ASPs did claim other benefits. Products would be higher quality because the ASP only had to develop for their own servers, a known and controlled environment. Except that the client environment was still every bit as varied at the customers’ sites. Help desk costs for their customers were supposed to be lower. Except that ASPs didn’t really eliminate the support burden. It just changed the problems users had from “Why has Word been crashing ever since I installed my BouillonSaver screen saver?” to “Why has [ASP application] been broken ever since I upgraded the Gellatinizer 3000 personal firewall?”

Users care about getting their tasks done, and they care about how much they have to spend to do it. Features, usability, quality, price - these things matter. Users, on the whole, couldn’t care less whether the software runs as a desktop app or over “Teh Intarweb.” And ASPs just didn’t offer any substantial improvement in the feature set, quality, or usability of software. They just offered a payment model more convenient for them and less so for customers. They were solving a non-problem of their customers’.

Any time I think of a company trying to make money solving a non-problem, I think of our beef bouillon jello. We used only the finest ingredients, paid careful attention to the cooking, and produced what was probably the finest batch of beef bouillon jello ever made. We had the best possible solution for people craving a wiggly, jiggly, salty, beefy dessert - which, as it turns out, isn’t something our customers wanted.

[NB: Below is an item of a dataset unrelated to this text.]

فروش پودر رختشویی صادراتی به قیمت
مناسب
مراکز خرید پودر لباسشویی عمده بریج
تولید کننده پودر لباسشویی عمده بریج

If you cannot concisely and concretely describe both a typical user of your product and how your product will solve a problem that user has, you better learn to duck and cover, because you’re serving beef bouillon jello.

[Note, now that it’s about a year later — if I can ever carve out some time to post again, I could get a decent article about why web applications are doing so well. The technology’s finally there so it is less trouble to build, deploy, and support a web application, and web apps are offering things you just can’t get from your own desktop, like interaction and collaboration with the rest of the known universe.]

Share and Enjoy: These icons link to social bookmarking sites where readers can share and discover new web pages.
  • Digg
  • del.icio.us
  • Reddit
  • StumbleUpon
  • Technorati
  • Furl
  • NewsVine

3 Responses to “Application Service Providers and Beef Bouillon Flavored Jello”

  1. Cian Says:

    Maybe I should start at the beginning, instead of working backwards since this corresponds so well with my last comment. I used to see this when the developers (in which group I do not fall) would object to my request for a change in their solution with “But it is such an elegant solution!” They did not much appreciate my response “And it does not solve any of the problems I am trying to address.” Being in software sales (as the tech specialist) I see a fair bit of this from reps. I regularly poke fun at them for statements like “I need them to buy before the end of the quarter”. The real question should be “What problems can I help them solve (by the end of the quarter)”. It is a much higher value question for both groups.

  2. Cian Says:

    I meant to add this earlier: I like the way you write. It is lucid and dryly hysterical.

  3. Stock Market Software Says:

    When I read your story I first laughed… then had no idea how you were going to tie it in, but you did so wonderfully. Gonna be smiling all day.